Ujawniono nowe fakty ws. poszukiwanej 24-latki. Oto co wydarzyło się w dniu zaginięcia. „Mam nawet zdjęcie”
24-letnia Karolina Wróbel zaginęła 3 stycznia. W sprawie zatrzymano jej współlokatora. Wiadomo też, co działo się w dniu zaginięcia.
Trwają poszukiwania 24-letniej Karoliny Wróbel. Mieszkanka Czechowic-Dziedzic, matka samotnie wychowująca dwójkę dzieci, wyszła z domu 3 stycznia i zniknęła bez śladu. Miała pójść do oddalonego o ok 200 metrów sklepu, ale nigdy tam nie dotarła. Nie miała ze sobą ani telefonu, ani pieniędzy. Poszukiwania nic nie przyniosły, sprawdzone psy zgubiły trop nieopodal bloku, w którym mieszkała zaginiona.
13 stycznia doszło do potencjalnego przełomu w sprawie. Jak poinformował portal WP, policja zatrzymała 24-letniego Patryka B., który był współlokatorem zaginionej Karoliny i jej brata. Mężczyzna został aresztowany na 3 miesiące. Pojawiły się też szokujące, nieoficjalne doniesienia, jakoby miał wyznać znajomemu, iż „udusił 24-latkę, a jej ciało wrzucił do wody”.
Dowiadujemy się też coraz więcej o tym, co działo się w dniu zaginięcia. „Super Express” rozmawiał ze znajomym Karoliny Wróbel i zatrzymanego Patryka B., który ujawnił, że tamtego wieczora w mieszkaniu zaginionej i jej brata miała miejsce impreza.
– W mieszkaniu była impreza. Było kilka osób. Wśród nich też Patryk B. Karolina wyszła z mieszkania i już nie wróciła na imprezę. Chwilę po niej mieszkanie opuścił Patryk, ale on niedługo potem wrócił. Popijali sobie jak gdyby nigdy nic. Mam nawet zdjęcie zrobione na tej imprezie już po tym, jak dziewczyna opuściła towarzystwo. Jest na nim Patryk.

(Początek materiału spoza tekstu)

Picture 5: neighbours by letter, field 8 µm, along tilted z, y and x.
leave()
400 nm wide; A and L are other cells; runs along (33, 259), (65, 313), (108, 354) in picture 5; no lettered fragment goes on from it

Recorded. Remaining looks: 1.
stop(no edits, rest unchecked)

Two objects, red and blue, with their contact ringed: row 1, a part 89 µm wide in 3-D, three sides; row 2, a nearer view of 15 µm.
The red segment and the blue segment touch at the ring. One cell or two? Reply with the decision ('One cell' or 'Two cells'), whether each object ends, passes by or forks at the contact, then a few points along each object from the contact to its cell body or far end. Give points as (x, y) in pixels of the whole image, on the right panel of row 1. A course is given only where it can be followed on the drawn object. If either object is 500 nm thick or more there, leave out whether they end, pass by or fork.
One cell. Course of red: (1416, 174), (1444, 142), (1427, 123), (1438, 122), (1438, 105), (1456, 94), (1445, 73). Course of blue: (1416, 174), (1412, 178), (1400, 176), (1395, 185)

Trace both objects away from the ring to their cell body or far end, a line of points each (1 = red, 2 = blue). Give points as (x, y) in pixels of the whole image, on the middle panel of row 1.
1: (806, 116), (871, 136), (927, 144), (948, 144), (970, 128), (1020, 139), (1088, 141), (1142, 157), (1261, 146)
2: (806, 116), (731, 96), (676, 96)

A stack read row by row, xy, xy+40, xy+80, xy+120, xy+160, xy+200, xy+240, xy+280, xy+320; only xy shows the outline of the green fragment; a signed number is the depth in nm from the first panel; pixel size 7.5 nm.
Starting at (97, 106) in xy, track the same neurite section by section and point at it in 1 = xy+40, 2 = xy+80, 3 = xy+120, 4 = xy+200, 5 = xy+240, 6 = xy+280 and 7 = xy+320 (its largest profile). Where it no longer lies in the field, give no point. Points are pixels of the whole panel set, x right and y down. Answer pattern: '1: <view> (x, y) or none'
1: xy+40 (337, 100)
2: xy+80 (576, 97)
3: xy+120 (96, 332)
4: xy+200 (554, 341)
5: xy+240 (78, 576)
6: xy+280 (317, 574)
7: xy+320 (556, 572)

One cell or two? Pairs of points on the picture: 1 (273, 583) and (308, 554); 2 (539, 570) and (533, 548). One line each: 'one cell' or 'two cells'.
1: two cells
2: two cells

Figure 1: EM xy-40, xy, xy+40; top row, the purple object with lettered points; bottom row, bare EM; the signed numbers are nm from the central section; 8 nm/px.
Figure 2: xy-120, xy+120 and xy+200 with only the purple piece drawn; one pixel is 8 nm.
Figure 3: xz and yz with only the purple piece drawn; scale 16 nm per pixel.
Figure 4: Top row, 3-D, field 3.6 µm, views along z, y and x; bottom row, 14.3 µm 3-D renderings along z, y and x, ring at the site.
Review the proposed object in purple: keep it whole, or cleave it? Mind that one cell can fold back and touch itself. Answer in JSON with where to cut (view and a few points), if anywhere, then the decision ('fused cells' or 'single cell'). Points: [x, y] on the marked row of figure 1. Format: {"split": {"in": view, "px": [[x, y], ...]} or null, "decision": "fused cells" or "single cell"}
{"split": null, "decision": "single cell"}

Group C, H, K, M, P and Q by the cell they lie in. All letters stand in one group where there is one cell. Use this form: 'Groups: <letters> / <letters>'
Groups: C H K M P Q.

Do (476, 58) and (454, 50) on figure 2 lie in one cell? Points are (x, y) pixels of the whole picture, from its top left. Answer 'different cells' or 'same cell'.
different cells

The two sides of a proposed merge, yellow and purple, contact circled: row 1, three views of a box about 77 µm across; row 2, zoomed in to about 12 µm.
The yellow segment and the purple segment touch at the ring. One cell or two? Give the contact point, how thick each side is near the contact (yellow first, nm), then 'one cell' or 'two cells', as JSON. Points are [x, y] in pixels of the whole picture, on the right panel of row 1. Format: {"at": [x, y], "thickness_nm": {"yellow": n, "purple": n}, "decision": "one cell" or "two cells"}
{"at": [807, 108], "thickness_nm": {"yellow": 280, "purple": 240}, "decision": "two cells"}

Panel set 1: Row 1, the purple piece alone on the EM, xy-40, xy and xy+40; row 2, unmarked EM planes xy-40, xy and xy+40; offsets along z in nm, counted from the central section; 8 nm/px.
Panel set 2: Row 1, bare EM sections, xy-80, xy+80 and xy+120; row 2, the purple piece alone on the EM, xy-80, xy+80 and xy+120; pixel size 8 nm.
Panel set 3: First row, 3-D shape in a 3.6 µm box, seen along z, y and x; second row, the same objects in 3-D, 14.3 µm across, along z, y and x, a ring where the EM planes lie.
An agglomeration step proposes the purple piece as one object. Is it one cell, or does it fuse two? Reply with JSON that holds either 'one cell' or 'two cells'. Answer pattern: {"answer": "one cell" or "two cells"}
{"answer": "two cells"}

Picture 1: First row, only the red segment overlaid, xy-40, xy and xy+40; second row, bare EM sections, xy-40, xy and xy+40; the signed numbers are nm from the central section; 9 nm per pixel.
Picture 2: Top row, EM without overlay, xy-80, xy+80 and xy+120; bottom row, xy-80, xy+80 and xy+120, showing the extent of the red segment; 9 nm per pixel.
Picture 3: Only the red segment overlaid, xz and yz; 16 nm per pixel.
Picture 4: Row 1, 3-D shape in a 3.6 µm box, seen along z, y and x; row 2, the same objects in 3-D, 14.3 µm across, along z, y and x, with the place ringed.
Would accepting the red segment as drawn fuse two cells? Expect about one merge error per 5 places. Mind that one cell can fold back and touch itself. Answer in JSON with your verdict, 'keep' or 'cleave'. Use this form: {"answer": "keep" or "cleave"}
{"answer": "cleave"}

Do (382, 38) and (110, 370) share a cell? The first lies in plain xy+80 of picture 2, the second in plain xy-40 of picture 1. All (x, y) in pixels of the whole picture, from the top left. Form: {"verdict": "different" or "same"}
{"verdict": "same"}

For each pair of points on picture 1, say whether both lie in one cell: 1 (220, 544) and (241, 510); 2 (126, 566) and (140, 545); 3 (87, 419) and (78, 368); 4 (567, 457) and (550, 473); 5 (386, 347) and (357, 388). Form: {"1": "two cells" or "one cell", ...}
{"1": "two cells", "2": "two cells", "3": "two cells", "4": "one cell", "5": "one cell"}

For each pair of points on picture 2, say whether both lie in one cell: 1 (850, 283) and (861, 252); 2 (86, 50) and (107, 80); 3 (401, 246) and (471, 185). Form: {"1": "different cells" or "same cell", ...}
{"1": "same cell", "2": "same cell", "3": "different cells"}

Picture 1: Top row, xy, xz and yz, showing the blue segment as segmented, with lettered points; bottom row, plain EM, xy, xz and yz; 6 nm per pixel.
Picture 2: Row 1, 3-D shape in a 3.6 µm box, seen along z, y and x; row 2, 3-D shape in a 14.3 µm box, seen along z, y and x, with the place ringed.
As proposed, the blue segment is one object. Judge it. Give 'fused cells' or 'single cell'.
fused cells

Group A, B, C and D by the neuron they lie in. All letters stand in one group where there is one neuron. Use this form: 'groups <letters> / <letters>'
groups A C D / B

Wygląda jakby dobrze się bawił – ujawnił rozmówca „Super Expressu”.
Motywem Patryka B. miał być zawód miłosny.
– On nigdy nie miał większego doświadczenia z kobietami. Mieszkał przez chwilę ze starszą od siebie kobietą, ale go wypędziła, gdy zorientowała się, że źle się prowadzi – powiedziała w rozmowie z „Faktem” osoba, która zna rodzinę zatrzymanego. Potwierdza to jedna z koleżanek Karoliny Wróbel.
– Karolina wpadła mu w oko, ale ona nie chciała go znać. Nalegała, by brat pozbył się lokatora. Kazała Patrykowi wyprowadzić się, bo miała dość tego towarzystwa – ujawniła.
Policja nie chce ujawnić, jakie zarzuty stawia Patrykowi B.
– Na tym etapie śledztwa nie zdradzamy, pod jakimi zarzutami został aresztowany zatrzymany mężczyzna – mówi w rozmowie z „Super Expressem” prokurator Aleksander Duda z Prokuratury Okręgowej w Katowicach. Służby zajmują się przeszukiwaniem stawu rybnego, który znajduje się niedaleko bloku, w której mieszkała Karolina Wróbel.